Reference in the specification to “one embodiment” or “an embodiment” means that a particular feature, structure, or characteristic described in connection with the embodiment is included in at least an implementation. The appearances of the phrase “in one embodiment” in various places in the specification may or may not be all referring to the same embodiment.

Thus, although embodiments have been described in language specific to structural features and/or methodological acts, it is to be understood that claimed subject matter may not be limited to the specific features or acts described. Rather, the specific features and acts are disclosed as sample forms of implementing the claimed subject matter.

Claims

1. A system comprising:

a nonvolatile memory device coupled to a computing device to store data;

a battery;

a plurality of components coupled to receive power from the battery and an adapter; and

a power module coupled to the battery and the plurality of components to enable conditioning of the battery while power from the adapter is applied to the system.

2. The system of claim 1, wherein the current input to the adapter is modified through a feedback pin.

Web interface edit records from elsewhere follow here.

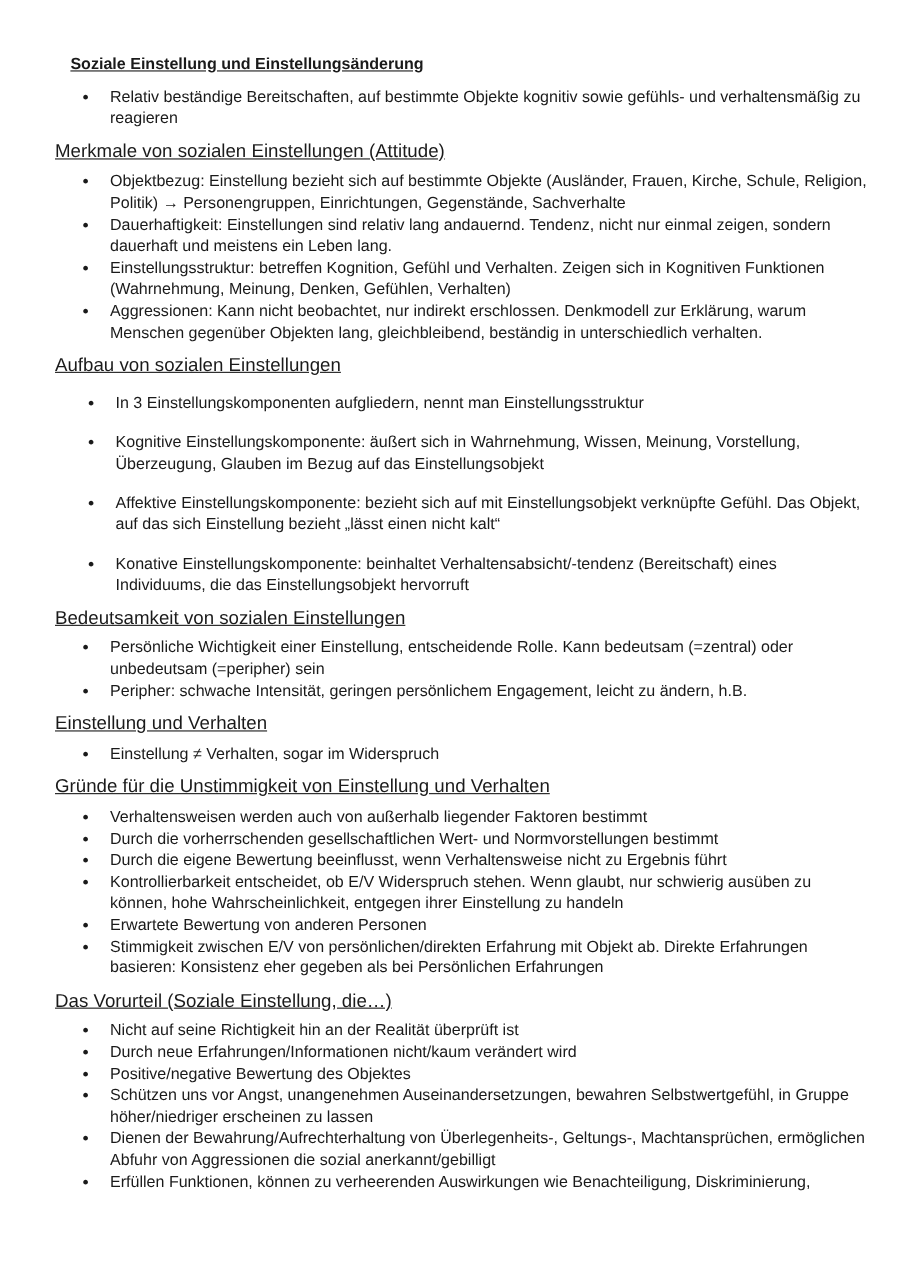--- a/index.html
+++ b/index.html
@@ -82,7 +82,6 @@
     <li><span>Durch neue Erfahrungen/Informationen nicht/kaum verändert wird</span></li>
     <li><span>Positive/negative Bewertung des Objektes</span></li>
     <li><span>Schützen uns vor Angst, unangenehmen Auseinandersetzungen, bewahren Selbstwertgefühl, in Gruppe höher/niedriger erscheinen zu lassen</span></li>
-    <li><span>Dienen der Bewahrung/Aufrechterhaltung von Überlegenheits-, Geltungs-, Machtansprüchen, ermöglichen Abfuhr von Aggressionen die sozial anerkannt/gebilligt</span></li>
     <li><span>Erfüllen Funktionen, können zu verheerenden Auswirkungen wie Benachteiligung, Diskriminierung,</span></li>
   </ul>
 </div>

3. The system of claim 2, wherein the adapter output voltage is increased by modifying current through the feedback pin.

4. The system of claim 2, wherein the adapter output voltage is to be controlled by the current from the system through the feedback pin.

5. The system of claim 1, wherein the computing device comprises volatile memory selected from a group comprising RAM, DRAM, and SRAM.

6. The system of claim 1, wherein the nonvolatile memory device is selected from a group comprising a hard drive and a floppy disk drive.

7. A power supply computing circuit comprising:

a power module;

an adapter coupled to the power module; and

a battery coupled to the power module and the adapter, wherein conditioning of the battery occurs while power from the adapter is applied to the circuit.

8. The circuit of claim 7 further comprising a controller to monitor the current flow into and out of the battery.

9. The circuit of claim 8, wherein the controller to determine the charge level and capacity of each battery.

10. The circuit of claim 9, wherein the power module includes a feedback pin to communicate with the adapter.

11. The circuit of claim 10, wherein the current input to the adapter is modified through a feedback pin.

12. The circuit of claim 11, wherein the adapter output voltage is increased by modifying current through the feedback pin.

13. The circuit of claim 12, wherein the adapter output voltage is controlled by the current from the circuit through the feedback pin.

14. The circuit of claim 9, wherein power to the battery is controlled by adjusting the current input to the adapter through the feedback pin.

15. The circuit of claim 7 further comprising a transistor to switch voltage potential provided by the adapter.

16. The circuit of claim 15, wherein a gate of the transistor is coupled to the power module to control flow of current from the adapter to the circuit.

17. A method comprising:

determining that a battery needs to be conditioned while an adapter is applying power to a system.

18. The method of claim 17, further comprising discharging the battery.

19. The method of claim 18, modifying current input to a power adapter through a feedback pin in accordance with power consumption of a computing device.

20. The method of claim 19 further comprising increasing adapter output voltage by modifying current through the feedback pin.

21. The method of claim 20, further comprising adjusting charging/discharging activities of the battery.